Charging sockets covered with snow, dirty charging cables and the need to search for a suitable charging station. People are still very wary of eMobility. The various market players have therefore been accelerating their research and development activities in recent years. Within the context of the "Lane Charge" research project, EDAG, the world's largest independent engineering service provider in the automotive industry, has developed and applied for a patent on a process for the inductive charging of electric cars.
The inductive charging of electric cars involves embedding a transmitter coil in the road and integrating a receiver coil in the vehicle. To charge, the driver drives his vehicle over the transmitter coil, and the charging process can automatically begin. As with the wireless charging of smartphones, energy is fed into the battery via an air gap. The challenges with the automobile are the larger air gap and the higher power needing to be transferred.
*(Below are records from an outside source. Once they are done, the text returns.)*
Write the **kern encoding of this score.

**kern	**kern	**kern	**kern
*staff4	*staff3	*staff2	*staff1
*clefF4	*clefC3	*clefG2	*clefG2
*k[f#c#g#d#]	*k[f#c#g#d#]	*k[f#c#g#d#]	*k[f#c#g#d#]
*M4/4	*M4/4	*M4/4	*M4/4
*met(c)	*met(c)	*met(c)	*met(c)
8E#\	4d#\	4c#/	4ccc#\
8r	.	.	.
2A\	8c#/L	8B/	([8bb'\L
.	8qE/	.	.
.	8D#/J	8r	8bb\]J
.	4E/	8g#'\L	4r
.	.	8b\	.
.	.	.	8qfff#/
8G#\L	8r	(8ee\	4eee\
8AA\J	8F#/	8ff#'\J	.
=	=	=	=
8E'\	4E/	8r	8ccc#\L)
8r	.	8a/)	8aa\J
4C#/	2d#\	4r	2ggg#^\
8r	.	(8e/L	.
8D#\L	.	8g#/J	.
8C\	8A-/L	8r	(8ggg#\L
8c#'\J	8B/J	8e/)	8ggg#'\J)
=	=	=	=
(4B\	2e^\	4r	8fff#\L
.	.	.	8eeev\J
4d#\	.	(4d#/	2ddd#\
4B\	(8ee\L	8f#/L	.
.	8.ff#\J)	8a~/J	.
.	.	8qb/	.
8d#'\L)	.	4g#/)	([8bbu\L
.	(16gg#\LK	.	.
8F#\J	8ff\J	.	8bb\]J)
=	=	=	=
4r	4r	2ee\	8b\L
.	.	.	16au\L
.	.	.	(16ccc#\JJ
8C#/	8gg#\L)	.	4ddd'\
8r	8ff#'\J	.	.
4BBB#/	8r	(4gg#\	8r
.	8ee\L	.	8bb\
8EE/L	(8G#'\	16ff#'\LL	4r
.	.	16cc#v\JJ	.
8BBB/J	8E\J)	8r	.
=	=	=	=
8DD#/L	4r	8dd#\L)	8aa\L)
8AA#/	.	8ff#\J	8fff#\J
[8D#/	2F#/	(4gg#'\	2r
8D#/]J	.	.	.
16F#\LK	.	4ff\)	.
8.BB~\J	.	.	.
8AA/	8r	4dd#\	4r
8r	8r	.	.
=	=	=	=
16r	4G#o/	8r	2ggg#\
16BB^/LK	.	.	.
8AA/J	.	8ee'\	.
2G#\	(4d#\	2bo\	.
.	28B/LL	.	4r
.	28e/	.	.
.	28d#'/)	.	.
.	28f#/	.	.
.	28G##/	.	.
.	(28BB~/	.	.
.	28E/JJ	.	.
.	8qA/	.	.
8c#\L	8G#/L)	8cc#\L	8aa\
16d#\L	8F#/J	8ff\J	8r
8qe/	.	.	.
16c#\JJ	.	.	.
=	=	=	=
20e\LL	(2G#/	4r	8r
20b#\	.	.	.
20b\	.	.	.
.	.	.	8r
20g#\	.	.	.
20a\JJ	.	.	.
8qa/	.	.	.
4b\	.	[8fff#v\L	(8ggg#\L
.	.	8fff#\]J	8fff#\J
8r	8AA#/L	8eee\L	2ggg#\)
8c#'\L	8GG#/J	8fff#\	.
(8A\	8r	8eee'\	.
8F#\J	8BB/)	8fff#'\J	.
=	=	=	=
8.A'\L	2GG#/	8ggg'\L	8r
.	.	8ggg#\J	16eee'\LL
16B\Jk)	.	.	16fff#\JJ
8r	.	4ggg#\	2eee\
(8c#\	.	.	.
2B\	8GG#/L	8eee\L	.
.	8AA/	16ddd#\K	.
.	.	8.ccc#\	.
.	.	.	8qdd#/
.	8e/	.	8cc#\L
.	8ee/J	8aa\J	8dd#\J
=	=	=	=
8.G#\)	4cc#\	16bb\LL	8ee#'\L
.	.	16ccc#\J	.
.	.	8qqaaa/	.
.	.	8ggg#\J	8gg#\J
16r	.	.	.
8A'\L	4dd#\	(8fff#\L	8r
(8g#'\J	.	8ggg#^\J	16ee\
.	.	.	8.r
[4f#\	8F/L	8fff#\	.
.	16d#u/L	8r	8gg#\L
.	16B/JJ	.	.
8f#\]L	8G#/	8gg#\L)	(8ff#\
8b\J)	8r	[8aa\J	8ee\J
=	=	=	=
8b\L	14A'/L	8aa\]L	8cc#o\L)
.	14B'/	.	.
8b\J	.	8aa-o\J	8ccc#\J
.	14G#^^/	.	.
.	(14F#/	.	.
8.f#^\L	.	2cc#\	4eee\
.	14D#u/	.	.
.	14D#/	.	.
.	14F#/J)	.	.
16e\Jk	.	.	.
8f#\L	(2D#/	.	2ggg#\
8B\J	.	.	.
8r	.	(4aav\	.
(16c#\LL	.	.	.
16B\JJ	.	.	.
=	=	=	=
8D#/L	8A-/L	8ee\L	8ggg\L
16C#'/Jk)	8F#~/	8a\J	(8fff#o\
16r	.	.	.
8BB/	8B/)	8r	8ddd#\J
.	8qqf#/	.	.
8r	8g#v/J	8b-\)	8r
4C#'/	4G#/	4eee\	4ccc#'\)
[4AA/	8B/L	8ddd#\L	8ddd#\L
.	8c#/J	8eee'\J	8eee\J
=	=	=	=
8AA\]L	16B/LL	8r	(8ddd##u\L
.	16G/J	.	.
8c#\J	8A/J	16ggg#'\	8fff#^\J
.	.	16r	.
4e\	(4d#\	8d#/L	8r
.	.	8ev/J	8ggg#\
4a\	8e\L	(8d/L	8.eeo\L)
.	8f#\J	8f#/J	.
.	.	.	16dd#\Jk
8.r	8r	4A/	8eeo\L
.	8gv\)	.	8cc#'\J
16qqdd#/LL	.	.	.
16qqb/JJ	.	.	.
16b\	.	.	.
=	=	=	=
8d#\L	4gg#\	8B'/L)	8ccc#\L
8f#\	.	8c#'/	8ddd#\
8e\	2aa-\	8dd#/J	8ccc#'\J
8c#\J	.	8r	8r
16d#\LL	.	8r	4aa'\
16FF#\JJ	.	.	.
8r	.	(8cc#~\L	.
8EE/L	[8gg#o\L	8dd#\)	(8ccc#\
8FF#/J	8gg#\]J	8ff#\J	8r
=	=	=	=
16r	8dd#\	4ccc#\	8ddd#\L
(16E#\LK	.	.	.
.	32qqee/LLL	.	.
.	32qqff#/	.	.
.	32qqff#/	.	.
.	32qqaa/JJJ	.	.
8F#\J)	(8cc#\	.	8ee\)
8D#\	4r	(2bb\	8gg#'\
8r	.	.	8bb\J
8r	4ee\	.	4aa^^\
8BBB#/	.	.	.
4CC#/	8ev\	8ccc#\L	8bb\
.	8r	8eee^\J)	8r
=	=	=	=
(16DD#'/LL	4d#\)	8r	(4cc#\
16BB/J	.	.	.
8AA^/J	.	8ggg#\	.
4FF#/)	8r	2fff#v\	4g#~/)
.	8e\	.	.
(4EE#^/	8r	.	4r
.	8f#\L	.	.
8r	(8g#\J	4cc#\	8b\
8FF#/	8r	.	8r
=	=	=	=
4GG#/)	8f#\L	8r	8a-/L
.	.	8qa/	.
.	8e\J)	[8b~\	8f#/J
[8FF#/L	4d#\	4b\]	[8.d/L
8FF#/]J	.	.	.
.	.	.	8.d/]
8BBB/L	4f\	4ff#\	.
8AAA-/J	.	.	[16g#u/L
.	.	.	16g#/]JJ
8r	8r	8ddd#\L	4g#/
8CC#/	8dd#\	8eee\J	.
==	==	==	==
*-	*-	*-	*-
With the help of the EDAG circuit innovation, eCars can be charged in a way that is both technically simple and resource-saving. Unlike previous attempts to find solutions, the charging intelligence here is in the vehicle, and no longer in the road. The technology embedded in the road is simpler and robuster than it was in the past. This makes installation in the road less expensive, and makes it easier for energy providers and road operators to rapidly expand the inductive charging infrastructure. If the charging power needs to be regulated, this is done in the vehicle, and is based on the individual energy requirements of the vehicle concerned. In this way, a single electronic component in the road can supply several transmitter coils, with each vehicle controlling the energy intake from its transmitter coil itself – a material contribution to the conservation of resources and cost reduction on the infrastructure side.
Jochen Rohm, Embedded Systems Development Engineer at EDAG, explains the advantages of this new process: "With previous inductive methods, it was also possible for several transmitter coils to be connected to power electronics in the road. They could not, however, be controlled individually; on the contrary, the power transferred via all the transmitter coils was geared to the vehicle with the lowest charge requirements. The drawbacks of this method are obvious: as every vehicle has its own charge requirements, only one vehicle received the optimum charging power. What is more, real-time communication was essential for regulation, usually via WLAN. With our technology, we are now reversing the roles. The charging intelligence installed in the vehicle decides autonomously and individually how much energy it takes from the transmitter coil. As a result, many vehicles with different charge requirements can be optimally charged on just one roadside power electronics unit, without any need for real-time communication." EDAG has applied for a patent on this new process.
Within the context of the "LaneCharge" project, we are working on and implementing a concept for an overall charging system for eTaxis in cooperation with the Hanover University of Applied Sciences, the Technical University of Braunschweig and Sumida Components & Modules. EDAG is responsible here for the development of the power electronics, and for the integration of the individual modules in the vehicle. In the next stage, initial tests are scheduled at the Hanover University of Applied Sciences. The process will go into operation at the taxi stand outside the train station in Hanover in 2023.
The "LaneCharge" research project is being funded to the tune of € 2.77 million within the scope of the Electromobility Funding Directive of the Federal Ministry of Transport and Digital Infrastructure (BMVI). The directive is being coordinated by NOW GmbH, and implemented by project sponsor Jülich (PtJ).